_TAREFA ATRIBUÍDA 1_
Resuma o texto sobre o plantel do FC Porto em duas frases.
_TAREFA ATRIBUÍDA 2_
Reescreva em forma de lista o parágrafo do texto sobre o plantel do FC Porto que começa por "Historicamente, o mês de Janeiro", mantendo os factos principais.
_TAREFA ATRIBUÍDA 3_
Copie sem alterações, do texto sobre o plantel do FC Porto, o trecho que abre com as palavras que contêm "Em equipa que" e fecha com "de anos anteriores.".

_TEXTO DE LEITURA_
****************
Em equipa que ganha, não se mexe, diz o chavão popular. Porém, no FC Porto, apesar do registo imaculado da primeira metade da temporada com Villas-Boas ao leme, não está descartada a hipótese de se proceder a ajustes pontuais num plantel que, por hora, tem dado garantias ao nosso técnico.
Historicamente, o mês de Janeiro no Dragão costuma ser tranquilo, mas a SAD tem utilizado sempre esta janela de transferências para reforçar o plantel em posições mais carenciadas, ou para “agarrar” atletas que, de uma maneira ou de outra, se destacaram em outras equipas da nossa Liga. Cissokho, Andrés Madrid ou Rúben Micael, são alguns exemplos de operações cirúrgicas que Administração fez avançar nos períodos homólogos de anos anteriores.

Presentemente o plantel azul e branco vive uma situação de aparente equilíbrio, pelo garante de bons resultados desportivos, mesmo com o técnico a impor uma alargada rotatividade do mesmo. Menos espaço, apenas, para os mais jovens da cantera, Castro e Ukra, em que o equacionado empréstimo acabará por ser a solução mais óbvia e… fácil. Digo fácil, porque, independentemente do treinador A, B ou C, os jogadores menos onerosos financeiramente para o Clube, são quase sempre os primeiros a ser preteridos em detrimento de “apostas” do catálogo empresarial sempre tão rico em promessas de além-mar.
****************
[Parâmetros intrínsecos e pose da câmara]
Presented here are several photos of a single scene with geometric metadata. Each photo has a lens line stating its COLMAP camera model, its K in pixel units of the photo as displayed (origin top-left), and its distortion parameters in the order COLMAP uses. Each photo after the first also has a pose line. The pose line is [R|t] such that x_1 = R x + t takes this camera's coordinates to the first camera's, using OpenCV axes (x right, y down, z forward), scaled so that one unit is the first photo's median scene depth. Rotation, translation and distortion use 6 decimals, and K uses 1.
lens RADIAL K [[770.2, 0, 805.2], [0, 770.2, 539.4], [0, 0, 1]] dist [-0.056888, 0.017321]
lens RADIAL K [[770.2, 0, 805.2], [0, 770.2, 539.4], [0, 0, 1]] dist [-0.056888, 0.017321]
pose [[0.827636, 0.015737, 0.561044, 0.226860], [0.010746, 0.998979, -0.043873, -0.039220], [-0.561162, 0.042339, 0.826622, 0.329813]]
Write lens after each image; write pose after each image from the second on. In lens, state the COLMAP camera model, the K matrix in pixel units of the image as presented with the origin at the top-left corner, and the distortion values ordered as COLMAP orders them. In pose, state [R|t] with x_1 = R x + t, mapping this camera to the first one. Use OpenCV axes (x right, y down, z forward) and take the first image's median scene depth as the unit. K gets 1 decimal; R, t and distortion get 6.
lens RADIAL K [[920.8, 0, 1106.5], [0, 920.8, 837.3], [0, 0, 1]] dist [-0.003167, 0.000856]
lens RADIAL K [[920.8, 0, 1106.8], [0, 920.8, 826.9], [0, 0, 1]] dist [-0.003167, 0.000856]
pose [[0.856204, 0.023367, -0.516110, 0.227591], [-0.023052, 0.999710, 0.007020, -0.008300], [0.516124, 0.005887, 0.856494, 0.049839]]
****************
_ÁREA DE RESPOSTA 1_
Apesar do registo imaculado da primeira metade da temporada com Villas-Boas, o FC Porto não descarta ajustes pontuais no plantel, e a SAD tem usado sempre a janela de janeiro para reforçar posições mais carenciadas ou contratar atletas que se destacaram noutras equipas da Liga. O plantel vive uma situação de aparente equilíbrio, com menos espaço apenas para os jovens Castro e Ukra, cujo empréstimo deverá ser a solução mais óbvia.

_ÁREA DE RESPOSTA 2_
- O mês de janeiro no Dragão costuma ser tranquilo.
- A SAD usa sempre esta janela de transferências para reforçar posições mais carenciadas.
- A mesma janela serve também para contratar atletas que se destacaram noutras equipas da Liga.
- Cissokho, Andrés Madrid e Rúben Micael são exemplos destas operações em anos anteriores.

_ÁREA DE RESPOSTA 3_
Em equipa que ganha, não se mexe, diz o chavão popular. Porém, no FC Porto, apesar do registo imaculado da primeira metade da temporada com Villas-Boas ao leme, não está descartada a hipótese de se proceder a ajustes pontuais num plantel que, por hora, tem dado garantias ao nosso técnico.
Historicamente, o mês de Janeiro no Dragão costuma ser tranquilo, mas a SAD tem utilizado sempre esta janela de transferências para reforçar o plantel em posições mais carenciadas, ou para “agarrar” atletas que, de uma maneira ou de outra, se destacaram em outras equipas da nossa Liga. Cissokho, Andrés Madrid ou Rúben Micael, são alguns exemplos de operações cirúrgicas que Administração fez avançar nos períodos homólogos de anos anteriores.